One part of the entries below is wanted: the lines from the one containing "Blanchet: 0 -> 16" through the one containing "Swirbul: 40 -> 30". Write those out exactly and nothing else.

━━ Dataset

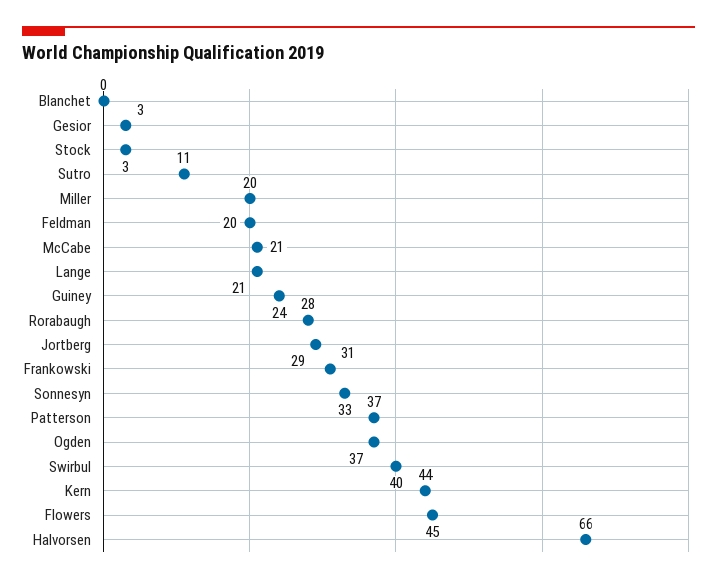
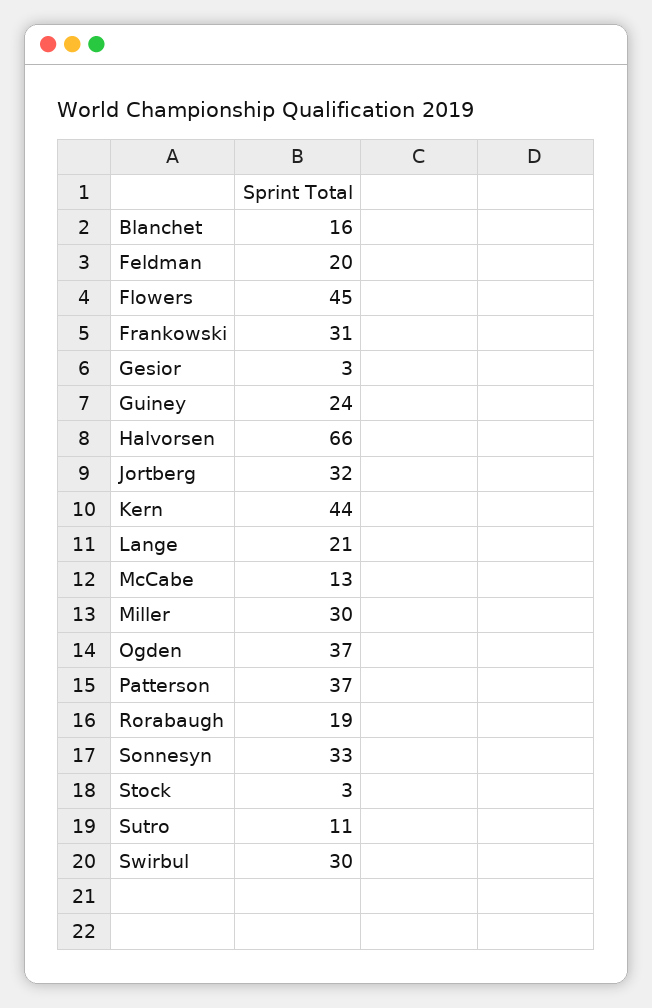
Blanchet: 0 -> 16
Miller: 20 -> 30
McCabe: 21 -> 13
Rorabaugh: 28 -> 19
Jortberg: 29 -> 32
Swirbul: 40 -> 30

━━━━
━━ Dataset

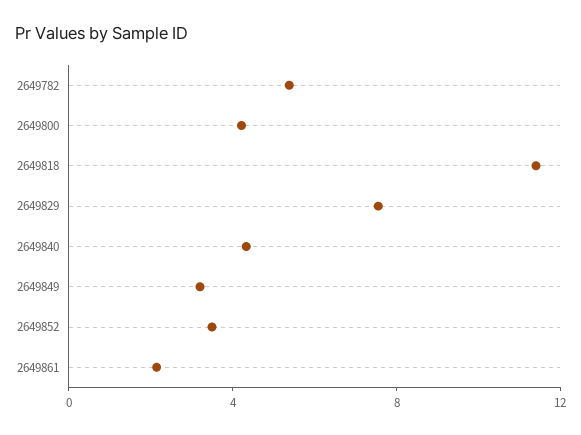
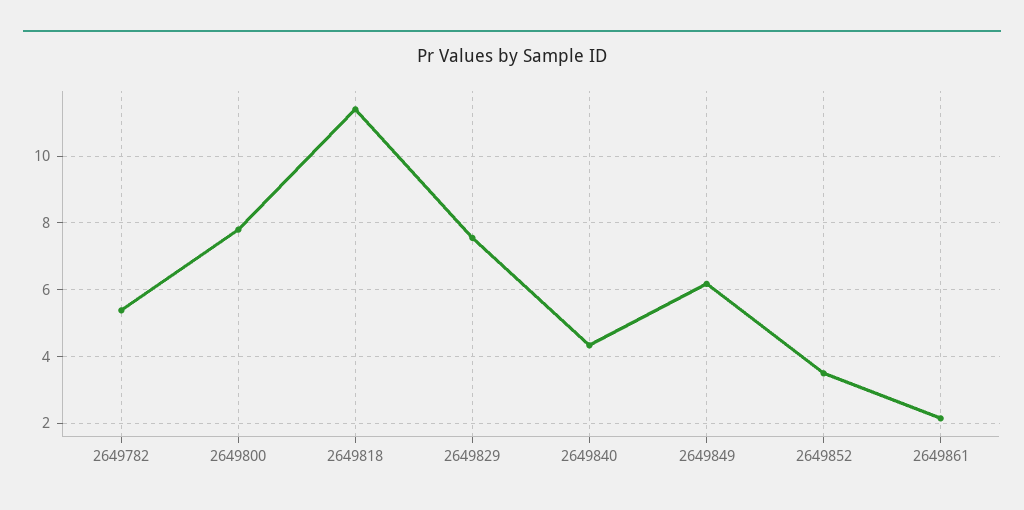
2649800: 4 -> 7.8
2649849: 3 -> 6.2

━━━━

▸ Reply:
Blanchet: 0 -> 16
Miller: 20 -> 30
McCabe: 21 -> 13
Rorabaugh: 28 -> 19
Jortberg: 29 -> 32
Swirbul: 40 -> 30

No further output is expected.